◆ Exercise details: Repeat each entry exactly. Drop every image.

(Before-and-after change data)
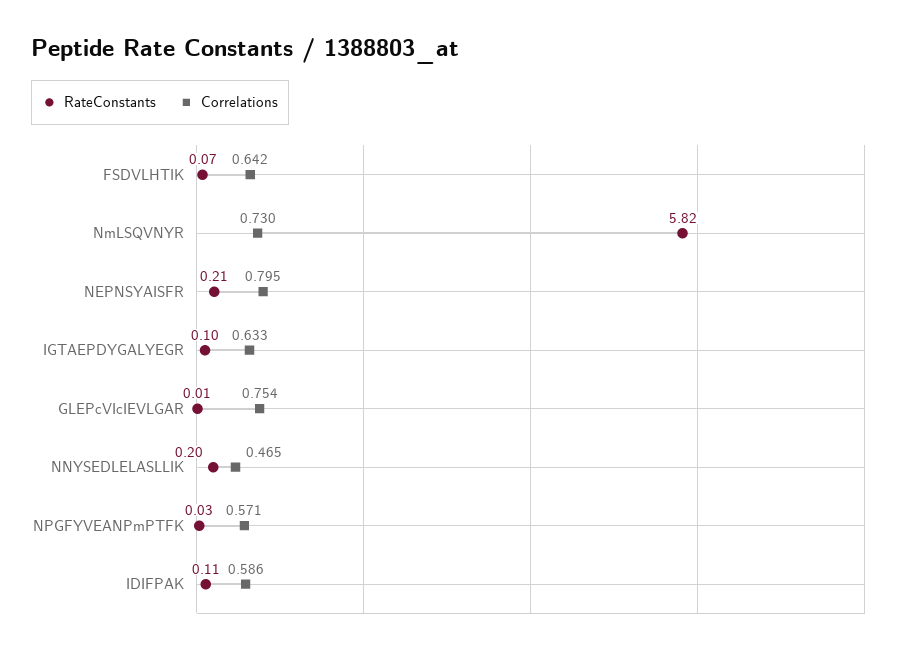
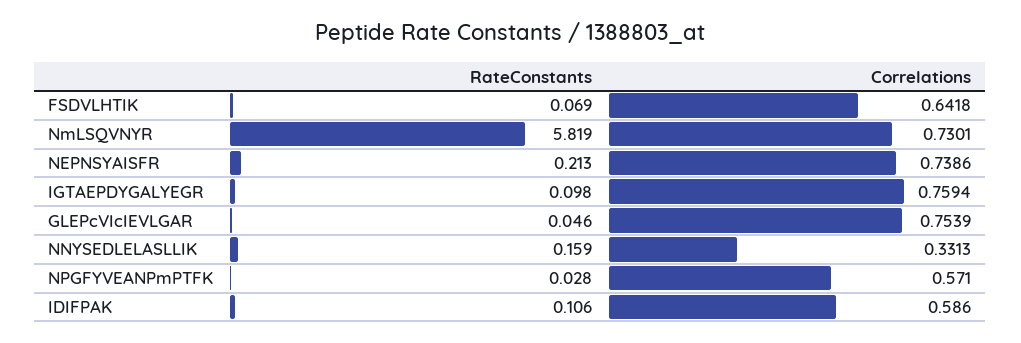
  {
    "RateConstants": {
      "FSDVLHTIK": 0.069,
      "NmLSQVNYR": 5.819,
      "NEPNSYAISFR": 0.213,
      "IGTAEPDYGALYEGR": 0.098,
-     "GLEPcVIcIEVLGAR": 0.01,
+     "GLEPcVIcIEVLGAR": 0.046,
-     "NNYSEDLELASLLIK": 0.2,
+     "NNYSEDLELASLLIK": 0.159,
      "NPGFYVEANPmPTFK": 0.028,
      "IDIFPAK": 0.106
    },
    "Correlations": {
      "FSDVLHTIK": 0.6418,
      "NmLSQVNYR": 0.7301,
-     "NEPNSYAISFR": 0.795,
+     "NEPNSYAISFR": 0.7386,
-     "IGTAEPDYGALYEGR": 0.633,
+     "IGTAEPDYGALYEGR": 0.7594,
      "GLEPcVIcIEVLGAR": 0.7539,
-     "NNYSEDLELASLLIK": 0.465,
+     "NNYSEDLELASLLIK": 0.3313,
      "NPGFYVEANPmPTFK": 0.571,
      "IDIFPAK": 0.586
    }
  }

◆ Written reply:
  {
    "RateConstants": {
      "FSDVLHTIK": 0.069,
      "NmLSQVNYR": 5.819,
      "NEPNSYAISFR": 0.213,
      "IGTAEPDYGALYEGR": 0.098,
-     "GLEPcVIcIEVLGAR": 0.01,
+     "GLEPcVIcIEVLGAR": 0.046,
-     "NNYSEDLELASLLIK": 0.2,
+     "NNYSEDLELASLLIK": 0.159,
      "NPGFYVEANPmPTFK": 0.028,
      "IDIFPAK": 0.106
    },
    "Correlations": {
      "FSDVLHTIK": 0.6418,
      "NmLSQVNYR": 0.7301,
-     "NEPNSYAISFR": 0.795,
+     "NEPNSYAISFR": 0.7386,
-     "IGTAEPDYGALYEGR": 0.633,
+     "IGTAEPDYGALYEGR": 0.7594,
      "GLEPcVIcIEVLGAR": 0.7539,
-     "NNYSEDLELASLLIK": 0.465,
+     "NNYSEDLELASLLIK": 0.3313,
      "NPGFYVEANPmPTFK": 0.571,
      "IDIFPAK": 0.586
    }
  }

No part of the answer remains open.